Here are the current funding opportunities that we highlighted at the meetup:
Innovate UK: Innovation in Infrastructure Systems - Round 2
In summary:
Projects must show significant innovation in one of the priority areas:
‘smart’ infrastructure
energy systems
connected transport
urban living
Proposals must improve business growth, productivity and/or create export opportunities for at least one UK small and medium-sized enterprise (SME) involved in the project.
There are 2 competition options:
£5 million for projects that last from 3 months to 1 year with costs from £25,000 to £100,000
£10 million for projects lasting from 1 year to 3 years with costs between £100,000 and £5 million
The competition opened on 16 January 2017.
Initial registrations must be in before midday on 15 March 2017.

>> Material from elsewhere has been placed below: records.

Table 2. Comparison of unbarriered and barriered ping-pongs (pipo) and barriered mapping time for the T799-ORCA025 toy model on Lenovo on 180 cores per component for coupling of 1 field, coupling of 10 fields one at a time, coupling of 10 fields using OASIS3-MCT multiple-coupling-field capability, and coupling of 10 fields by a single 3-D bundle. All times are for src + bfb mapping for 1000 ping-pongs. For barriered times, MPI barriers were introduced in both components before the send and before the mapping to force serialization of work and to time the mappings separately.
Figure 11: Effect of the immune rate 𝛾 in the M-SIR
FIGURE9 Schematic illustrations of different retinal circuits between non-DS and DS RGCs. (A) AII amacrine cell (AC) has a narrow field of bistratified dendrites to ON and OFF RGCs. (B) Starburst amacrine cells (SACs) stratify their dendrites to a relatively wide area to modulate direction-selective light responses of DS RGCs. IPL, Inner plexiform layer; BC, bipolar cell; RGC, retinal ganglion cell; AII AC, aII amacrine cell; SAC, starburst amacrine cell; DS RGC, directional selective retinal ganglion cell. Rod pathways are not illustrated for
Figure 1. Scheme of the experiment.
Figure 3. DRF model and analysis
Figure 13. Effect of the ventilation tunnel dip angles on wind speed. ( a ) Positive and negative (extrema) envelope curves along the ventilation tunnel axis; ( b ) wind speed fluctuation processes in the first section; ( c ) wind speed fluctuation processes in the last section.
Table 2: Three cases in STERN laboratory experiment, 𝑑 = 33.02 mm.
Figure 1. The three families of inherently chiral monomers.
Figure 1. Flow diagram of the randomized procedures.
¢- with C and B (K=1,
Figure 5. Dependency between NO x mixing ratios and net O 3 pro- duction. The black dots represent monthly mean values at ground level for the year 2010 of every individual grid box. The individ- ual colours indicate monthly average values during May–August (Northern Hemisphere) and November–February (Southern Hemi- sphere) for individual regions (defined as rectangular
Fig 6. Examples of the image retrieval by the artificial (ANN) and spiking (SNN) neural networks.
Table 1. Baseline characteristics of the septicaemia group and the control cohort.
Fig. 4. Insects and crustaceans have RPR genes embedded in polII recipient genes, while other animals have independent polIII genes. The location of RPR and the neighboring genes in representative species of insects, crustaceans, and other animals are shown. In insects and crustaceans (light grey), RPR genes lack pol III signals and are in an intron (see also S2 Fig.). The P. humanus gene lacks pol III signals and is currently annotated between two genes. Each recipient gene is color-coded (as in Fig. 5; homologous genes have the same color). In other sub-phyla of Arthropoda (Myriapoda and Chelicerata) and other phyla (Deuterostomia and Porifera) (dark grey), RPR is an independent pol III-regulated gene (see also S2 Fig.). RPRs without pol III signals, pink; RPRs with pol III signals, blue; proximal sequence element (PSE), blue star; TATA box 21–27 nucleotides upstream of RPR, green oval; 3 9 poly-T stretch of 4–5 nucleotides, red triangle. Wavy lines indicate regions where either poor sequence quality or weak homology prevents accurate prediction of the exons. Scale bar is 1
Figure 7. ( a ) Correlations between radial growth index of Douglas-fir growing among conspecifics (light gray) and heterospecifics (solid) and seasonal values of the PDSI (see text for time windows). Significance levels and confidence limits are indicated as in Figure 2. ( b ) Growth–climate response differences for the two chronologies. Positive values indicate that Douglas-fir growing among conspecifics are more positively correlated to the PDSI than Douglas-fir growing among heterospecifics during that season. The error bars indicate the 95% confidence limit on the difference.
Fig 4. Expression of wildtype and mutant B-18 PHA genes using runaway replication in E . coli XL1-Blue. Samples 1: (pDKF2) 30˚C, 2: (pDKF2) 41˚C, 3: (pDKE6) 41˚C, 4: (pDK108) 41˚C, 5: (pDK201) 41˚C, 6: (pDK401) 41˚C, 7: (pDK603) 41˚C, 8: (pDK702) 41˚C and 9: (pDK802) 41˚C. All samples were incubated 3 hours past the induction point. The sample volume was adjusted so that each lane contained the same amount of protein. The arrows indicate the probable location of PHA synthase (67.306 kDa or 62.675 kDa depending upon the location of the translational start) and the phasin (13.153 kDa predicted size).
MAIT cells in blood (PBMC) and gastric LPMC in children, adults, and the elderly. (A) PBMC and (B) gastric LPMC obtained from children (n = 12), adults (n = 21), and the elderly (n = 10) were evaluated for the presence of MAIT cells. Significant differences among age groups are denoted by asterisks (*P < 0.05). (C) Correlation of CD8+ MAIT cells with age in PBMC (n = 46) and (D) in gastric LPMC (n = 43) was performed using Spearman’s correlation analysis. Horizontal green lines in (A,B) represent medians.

Full details can be found here.
Innovate UK: Sustainable Urbanisation Global Initiative - Food/Water/Energy Nexus
In summary:
This competition looks for new understanding and solutions to the systemic management of food, water and energy in cities. It is an international collaborative competition requiring the participation of at least 3 different countries.
The total available budget for this competition is €28.5 million, including support from the European Commission through Horizon 2020. The UK is to provide around £1.6 million in order to fund 6 to 7 UK projects. The maximum amount of funding for a UK project will be €300,000.
Collaborative UK consortia will be jointly funded by the Economic and Social Research Council (ESRC), the Arts and Humanities Research Council (AHRC) and Innovate UK. All UK consortia must include partners and work programmes that are relevant to all 3 funding agencies. The UK element of the competition will be managed by ESRC.
The competition opened on 9 December 2016
The deadline for pre-proposals is 6:00pm (GMT) on 15 March 2017
Full details are here.
Industrial Strategy Challenge Fund - Integrated & Sustainable Cities
This funding stream is still in the consultation phase and full details have not been released yet, however we know that the “Integrated and Sustainable Cities” application area is one of ten areas the UK government is looking to support with research and development funding under this umbrella, and there is an article on the current situation and planned activity at Innovate UK’s blog here.
Right, that’s it for this month. Thanks everyone for coming and getting involved!
We’ll announce the next meetup, and workshop activities shortly but meanwhile please mark Monday the 6th March in your diary as that will most likely be the date of the next meetup.